<<<<

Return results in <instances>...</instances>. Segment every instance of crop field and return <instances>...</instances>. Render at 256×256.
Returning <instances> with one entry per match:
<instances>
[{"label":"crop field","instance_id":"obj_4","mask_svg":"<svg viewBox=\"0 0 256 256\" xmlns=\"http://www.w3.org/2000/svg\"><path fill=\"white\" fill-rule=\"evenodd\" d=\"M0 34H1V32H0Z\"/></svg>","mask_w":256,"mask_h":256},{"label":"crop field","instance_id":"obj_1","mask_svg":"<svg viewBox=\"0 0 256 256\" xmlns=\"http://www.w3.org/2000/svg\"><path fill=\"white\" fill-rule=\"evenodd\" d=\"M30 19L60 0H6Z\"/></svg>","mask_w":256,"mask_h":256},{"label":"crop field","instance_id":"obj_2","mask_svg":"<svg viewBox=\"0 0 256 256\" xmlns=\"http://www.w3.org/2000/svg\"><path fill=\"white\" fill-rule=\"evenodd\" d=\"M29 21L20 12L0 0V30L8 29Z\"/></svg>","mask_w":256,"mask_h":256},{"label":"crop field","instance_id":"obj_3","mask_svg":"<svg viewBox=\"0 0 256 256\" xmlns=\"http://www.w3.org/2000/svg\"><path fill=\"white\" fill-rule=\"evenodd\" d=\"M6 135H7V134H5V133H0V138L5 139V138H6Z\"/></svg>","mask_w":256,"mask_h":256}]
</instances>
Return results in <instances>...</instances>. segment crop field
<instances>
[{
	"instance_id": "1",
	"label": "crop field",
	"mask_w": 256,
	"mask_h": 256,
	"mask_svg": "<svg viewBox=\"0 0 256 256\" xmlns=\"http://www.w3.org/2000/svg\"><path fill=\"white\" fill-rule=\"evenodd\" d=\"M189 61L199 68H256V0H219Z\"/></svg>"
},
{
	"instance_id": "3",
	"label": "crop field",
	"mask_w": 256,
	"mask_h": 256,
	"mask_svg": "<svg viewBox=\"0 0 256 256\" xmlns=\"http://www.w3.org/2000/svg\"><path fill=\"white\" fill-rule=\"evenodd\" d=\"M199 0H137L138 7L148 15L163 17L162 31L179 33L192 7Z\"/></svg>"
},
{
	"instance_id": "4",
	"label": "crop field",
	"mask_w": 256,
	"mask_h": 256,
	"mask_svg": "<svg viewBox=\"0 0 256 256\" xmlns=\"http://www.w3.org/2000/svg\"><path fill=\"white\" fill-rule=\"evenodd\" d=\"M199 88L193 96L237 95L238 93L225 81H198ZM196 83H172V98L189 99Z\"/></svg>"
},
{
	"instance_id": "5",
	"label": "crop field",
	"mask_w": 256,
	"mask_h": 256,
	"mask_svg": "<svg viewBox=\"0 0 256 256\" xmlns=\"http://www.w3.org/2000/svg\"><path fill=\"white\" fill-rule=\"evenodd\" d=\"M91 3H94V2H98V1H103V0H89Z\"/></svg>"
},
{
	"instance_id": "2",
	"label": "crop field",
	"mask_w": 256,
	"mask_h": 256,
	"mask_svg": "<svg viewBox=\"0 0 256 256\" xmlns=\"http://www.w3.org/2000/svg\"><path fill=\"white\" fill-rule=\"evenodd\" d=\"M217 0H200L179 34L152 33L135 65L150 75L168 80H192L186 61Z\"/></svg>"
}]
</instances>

>>>>

Gather each line of the records above that contains the word "results" and copy those lines in full.

CORRECT OUTPUT:
Return results in <instances>...</instances>. Segment every instance of crop field and return <instances>...</instances>. Render at 256×256.
Return results in <instances>...</instances>. segment crop field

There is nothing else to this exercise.